## Assignment
Repeat verbatim what the listing holds, but not its pictures.

*** Begin section ***

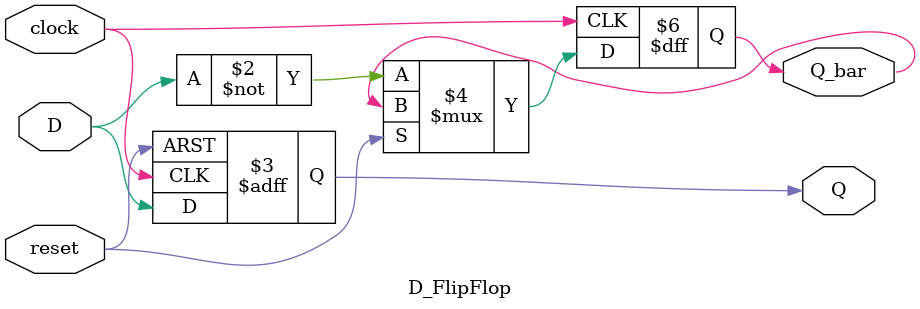
<source format=v>
`timescale 1ns / 1ps
module D_FlipFlop(
	input reset, clock, D,
	output reg Q, Q_bar
    );
	
	always @(negedge clock or posedge reset) 
	begin
		#5
		if(reset)
			begin
				Q <= 1'b0;
			end
		else
			begin
				Q <= D;
				Q_bar <= ~D;
			end
	end

endmodule

</source>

*** End section ***

## Answer to the problem
<source format=v>
`timescale 1ns / 1ps
module D_FlipFlop(
	input reset, clock, D,
	output reg Q, Q_bar
    );
	
	always @(negedge clock or posedge reset) 
	begin
		#5
		if(reset)
			begin
				Q <= 1'b0;
			end
		else
			begin
				Q <= D;
				Q_bar <= ~D;
			end
	end

endmodule

</source>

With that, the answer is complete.